In Griechenland sind praktisch alle Lebensbereiche von der Krise betroffen

Das Ausmaß der griechischen Sparbeschlüsse ist kaum vorstellbar. Im Alltag der Griechen ist nichts mehr so wie noch vor zwei Jahren.

Das Tief Dieter bescherte Ende Januar auch Griechenland zweistellige Minustemperaturen. Das bereitete nicht nur den Obdachlosen, deren Zahl allein in der Hauptstadt Athen auf rund 20 000 angestiegen ist, große Probleme. Auch viele Familien drehten die Heizung in der Wohnung oder ihrem Haus nur zeitweilig ein bisschen auf, griffen lieber zur Jacke.
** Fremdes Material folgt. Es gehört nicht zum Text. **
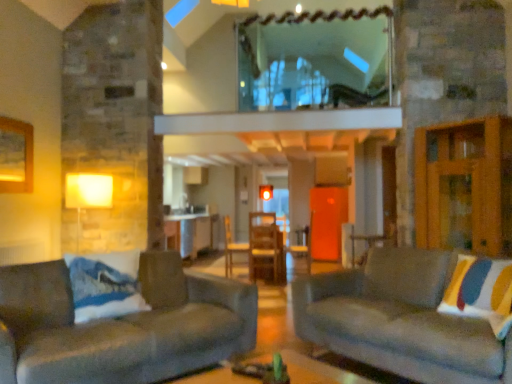
Question: Does velvet gray couch at left, acting as the 2th studio couch starting from the right, turn towards velvet gray couch at right, the 1th studio couch viewed from the right?

Choices:
 (A) no
 (B) yes

Answer: (A)

Question: Is velvet gray couch at right, the 1th studio couch viewed from the right, a part of velvet gray couch at left, positioned as the first studio couch in left-to-right order?

Choices:
 (A) yes
 (B) no

Answer: (B)

Question: Considering the relative positions of velvet gray couch at left, acting as the 2th studio couch starting from the right, and velvet gray couch at right, the 1th studio couch viewed from the right, in the image provided, is velvet gray couch at left, acting as the 2th studio couch starting from the right, to the left of velvet gray couch at right, the 1th studio couch viewed from the right, from the viewer's perspective?

Choices:
 (A) no
 (B) yes

Answer: (B)

Question: Can you confirm if velvet gray couch at left, positioned as the first studio couch in left-to-right order, is taller than velvet gray couch at right, the 1th studio couch viewed from the right?

Choices:
 (A) no
 (B) yes

Answer: (A)

Question: Is velvet gray couch at left, acting as the 2th studio couch starting from the right, completely or partially outside of velvet gray couch at right, the 1th studio couch viewed from the right?

Choices:
 (A) yes
 (B) no

Answer: (A)

Question: Is point (224, 354) positioned closer to the camera than point (74, 192)?

Choices:
 (A) closer
 (B) farther

Answer: (A)

Question: Visually, is velvet gray couch at left, positioned as the first studio couch in left-to-right order, positioned to the left or to the right of matte yellow lampshade at left?

Choices:
 (A) right
 (B) left

Answer: (A)

Question: Is velvet gray couch at left, acting as the 2th studio couch starting from the right, taller or shorter than matte yellow lampshade at left?

Choices:
 (A) short
 (B) tall

Answer: (A)

Question: From the image's perspective, is velvet gray couch at left, positioned as the first studio couch in left-to-right order, above or below matte yellow lampshade at left?

Choices:
 (A) above
 (B) below

Answer: (B)

Question: From a real-world perspective, is metallic silver table at center positioned above or below matte yellow lampshade at left?

Choices:
 (A) above
 (B) below

Answer: (B)

Question: Relative to matte yellow lampshade at left, is metallic silver table at center in front or behind?

Choices:
 (A) behind
 (B) front

Answer: (A)

Question: Is metallic silver table at center bigger or smaller than matte yellow lampshade at left?

Choices:
 (A) small
 (B) big

Answer: (B)

Question: Considering the positions of metallic silver table at center and matte yellow lampshade at left in the image, is metallic silver table at center taller or shorter than matte yellow lampshade at left?

Choices:
 (A) tall
 (B) short

Answer: (A)

Question: Is velvet gray couch at right, the 1th studio couch viewed from the right, bigger or smaller than metallic silver table at center?

Choices:
 (A) big
 (B) small

Answer: (A)

Question: Considering their positions, is velvet gray couch at right, the 1th studio couch viewed from the right, located in front of or behind metallic silver table at center?

Choices:
 (A) front
 (B) behind

Answer: (A)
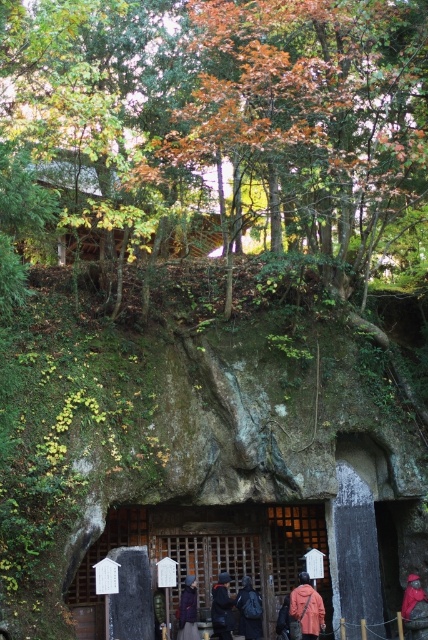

Der Heizölpreis ist nämlich nach mehreren Verbrauchssteuererhöhungen und der Einführung einer Sondersteuer, Teile der ersten drei Sparpakete, förmlich explodiert. Händlern zufolge stieg er seit dem Vorkrisenherbst 2009 bis Herbst 2011, als die Tanks für diesen Winter befüllt wurden, im Schnitt um 75 Prozent. Also wird weniger geheizt, manche setzen mehr auf Brennholz. Experten rechnen mit dramatischen Folgen: 30 Prozent der ohnehin kärglichen Waldfläche könnten im Winter im Kamin landen.